Practice: Business game «Production»
- Introduction to the production line: sections (bottom, hull, legs, blades/wings, pre-assembly, final assembly, quality control).
- Round 1: assembling the order «3 helicopters, 3 airplanes, 4 boats»
- Recording results: time, number of defects, work in progress.
Module 1: Fact Collection – Checklists and Stratification
- Mini-lecture: how and where to collect data. The mistake of collecting only at quality control.
- Exercise for the game:
- Development of a checklist for each section.
- Stratification of defects by sections, operators, types of products.
- Analysis: which section gives the most defects and rejects?
Module 2: Priority Detection – Pareto Chart
- Mini-lecture: the 20/80 rule, building a Pareto chart.
- Exercise: based on checklists from round 1, construct a Pareto chart of defects.
- Conclusion: 2-3 types of defects cause 80% losses (we will analyze them tomorrow).
Module 3: Root Cause Analysis – Ishikawa Diagram («fishbone»)
- Mini-lecture: how to organize brainstorming, the 6M categories (Man, Machine, Material, Method, Measurement, Environment).
- Exercise (in groups): build an Ishikawa diagram for the main defect from Pareto.
- Check: what hypotheses can be tested today?
Conclusions of the day
- Reflection: how do facts differ from guesses?
- Homework: think of what data to collect in round 2 to verify one of the hypotheses (for example, relate rejects to assembly time).
Day 2: Analysis, Hypotheses, and Process Management
Focus of the day: Quantitative analysis, hypothesis testing, and introduction of a statistical management system.
Introductory block
- Reflection on the first day, analysis of homework.

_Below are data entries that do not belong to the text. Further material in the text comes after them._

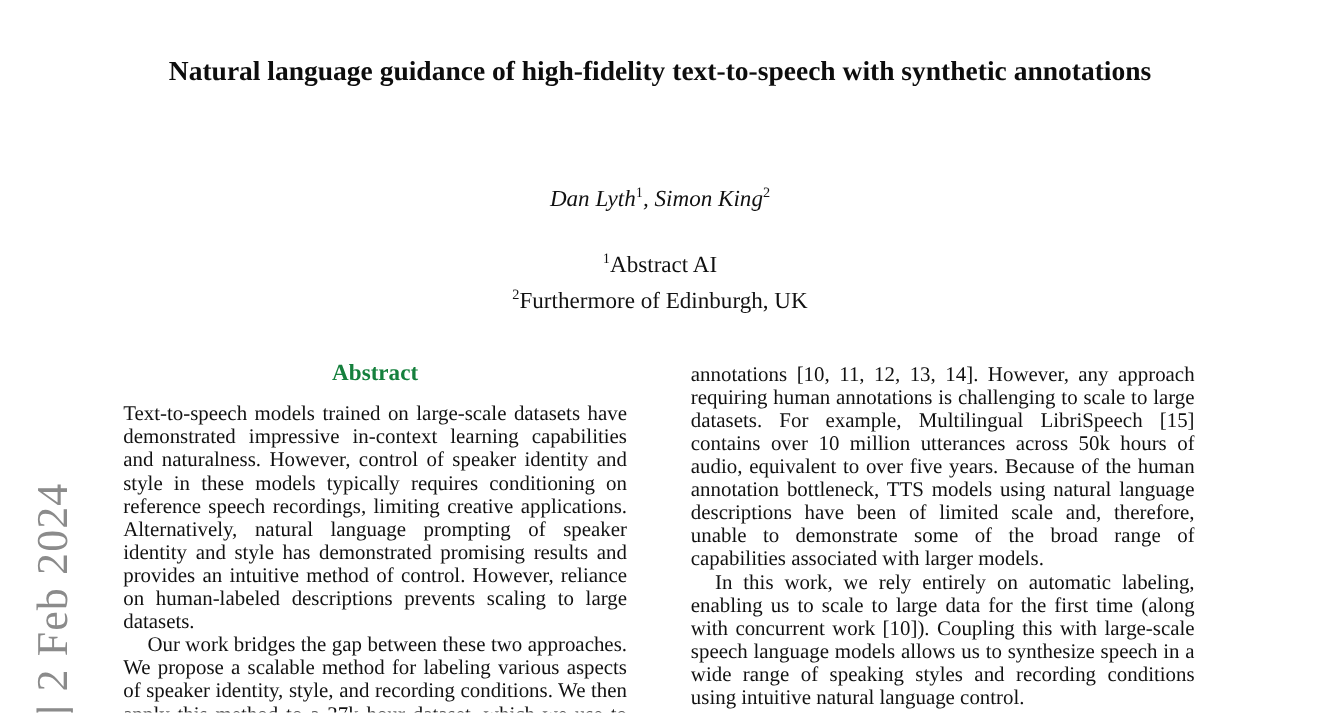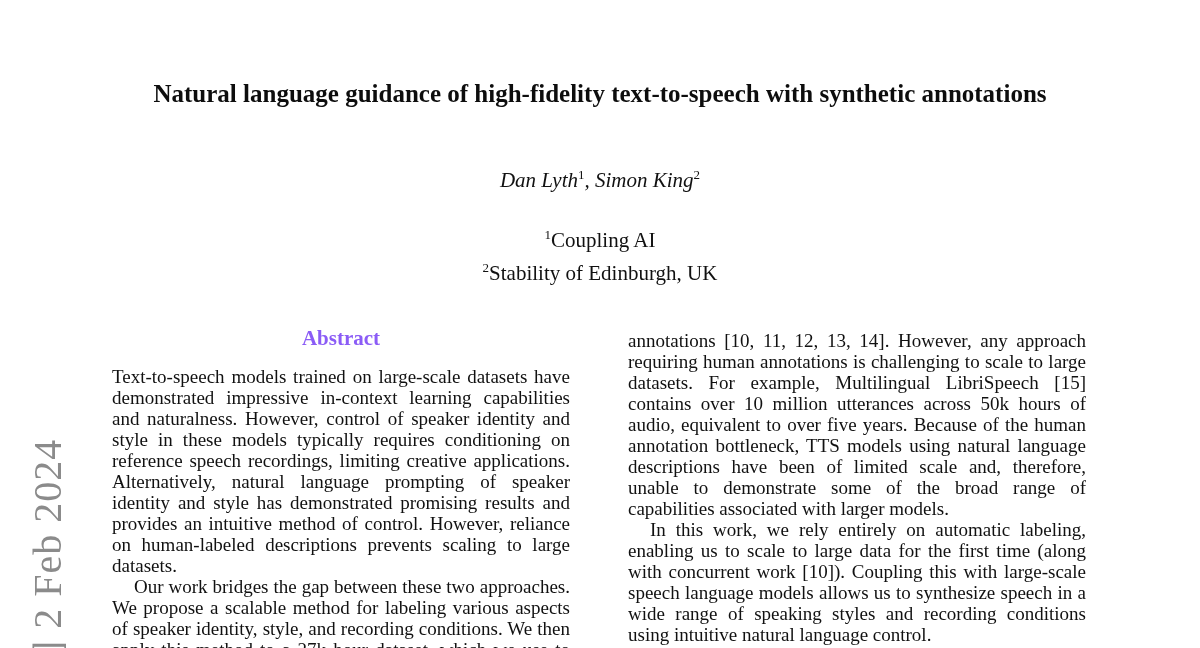"Natural language guidance of" .title { top: 60px -> 32px }
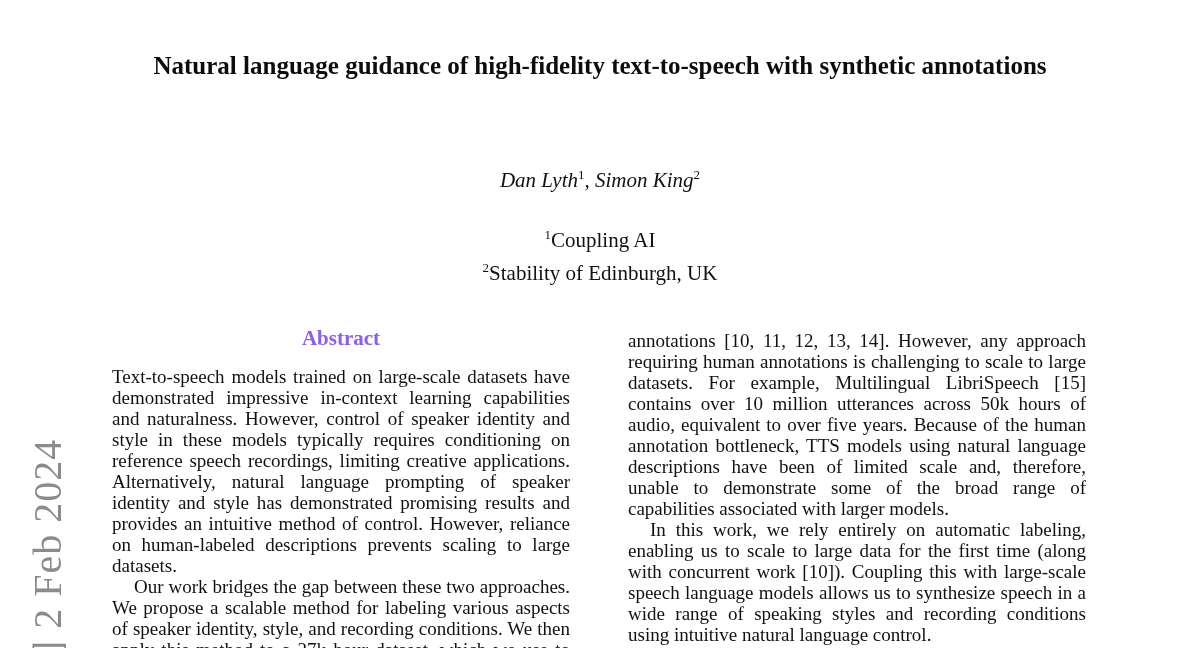"Coupling AI" span { text: Coupling -> Abstract }
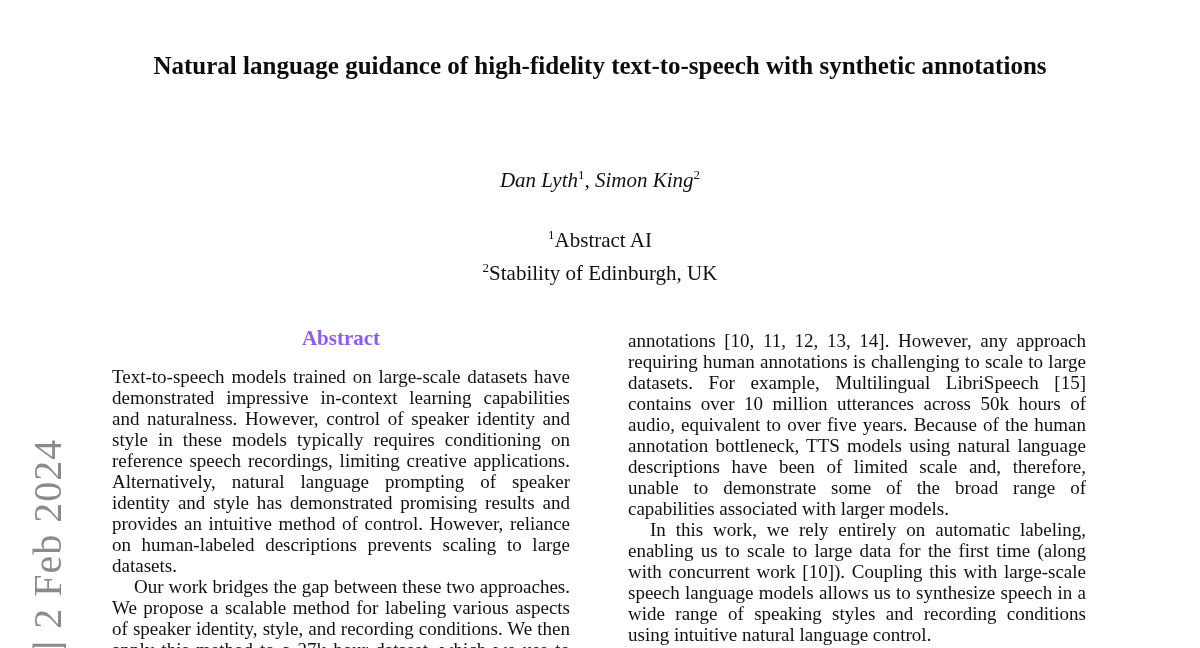"Stability of Edinburgh, UK" span { text: Stability -> Furthermore }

- How to verify a cause and not guess: PDCA cycle in practice.
Module 4: Distribution Analysis – Histogram and Scatter Plot
- Mini-lecture: histogram – a «snapshot» of variation. Scatter plot – verifies the relationship between two variables.
- Practical exercise on the game (round 2): assembling the same order, but with additional measurements.

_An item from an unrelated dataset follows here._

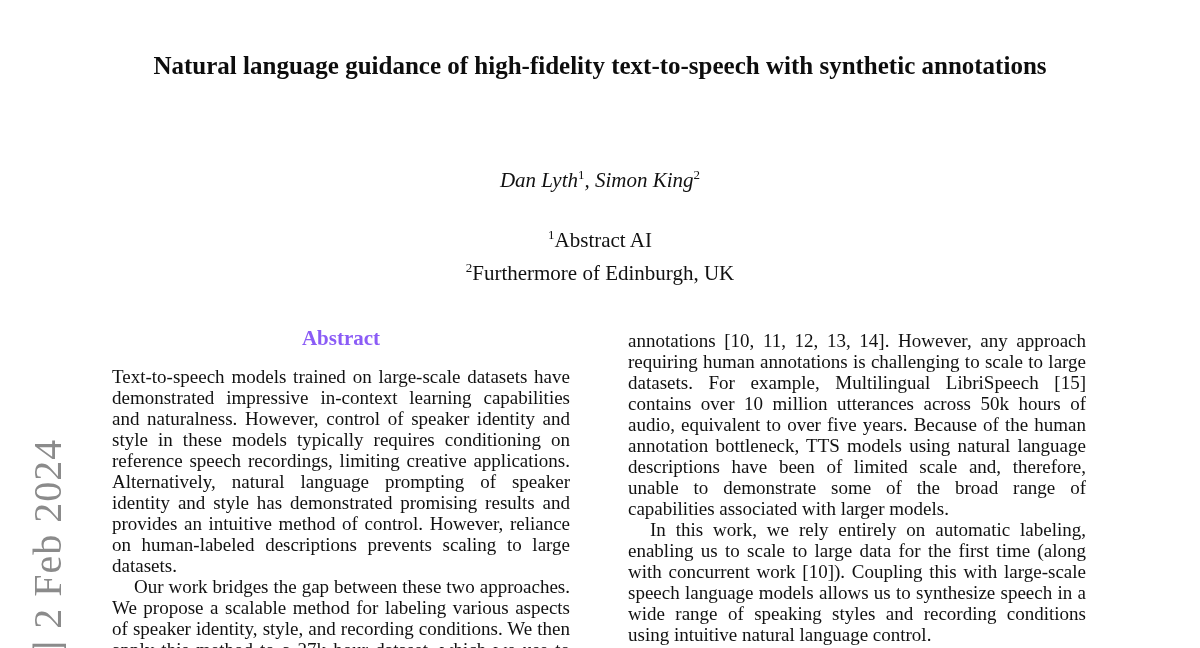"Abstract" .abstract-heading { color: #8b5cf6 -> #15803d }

- Measurement of assembly time for each product (stopwatch).
- Recording the number of defects per product.
- Building a histogram of assembly time (e.g., for boats).
- Building a scatter plot «assembly time → number of defects».
- Interpretation: is there a correlation? If so, what is it (positive, negative, none)?
Module 5: Stability Management – Shewhart Control Charts
- Mini-lecture: random and special variation. How not to harm the process.
- Practice: building a control chart based on the number of defects per boat (for 5 boats per hour or by rounds).
- Exercise: determine if there were «special causes» in round 2 (exceeding limits, series of 7 points, etc.).
Module 6: Implementation of Improvements – TQM Practice in Game
- Round 3: you make changes based on the data received (for example, change the instruction at a rejecting section, add visual control, retrain the operator).
- Data is collected again – the same checklists.
- Comparison of results of rounds 1, 2, 3: did defects, time, productivity change?
Conclusions of the day
- What did the statistics show? Which improvements worked and which did not?
- Preparation for gemba: what data and tools will be needed in a real workshop?
Day 3: Gemba – Real Production and Certification
Focus of the day: Practicing skills on an ongoing process, identifying losses, proposing improvements.
Going to gemba
- Brief briefing: safety rules, ethics of observation, task of the day.
- Division into mini-groups (3-4 people each).
Module 7: Practice on a Real Section (Gemba)
Each group receives a gemba observation sheet (adapted for 7 tools):
- Checklist – record all observed defects/deviations within an hour.
- Stratification – by workplaces, shifts, types of products.
- Pareto Chart (upon return) – identify main problems.
- Ishikawa Diagram – for one of the problems, build a cause-and-effect scheme with operator participation.
- Histogram – if a parameter (time, size, temperature) can be measured – collect data.
- Scatter Diagram – test a hypothesis (e.g., «tool change time → roughness»).
- Control Chart – assess the stability of the process using available data (if there's an archive).
- Additionally: observation for PDCA cycle adherence, standardization, visual management.
Module 8: Processing and Presentation of Results
- Groups systematize field notes, draw diagrams (flipchart or laptop).
- Each group prepares a 3-minute presentation:
- What main problem was identified.
- Which tool helped to see it.
- One proposal for improvement (action within PDCA).
Course completion
- Testing (20 min): checking understanding of the 7 tools, TQM principles, PDCA cycle.
- Round table – reflection: which of the tools can be implemented tomorrow at your work?
- Certificate delivery (show where they are stored), feedback collection.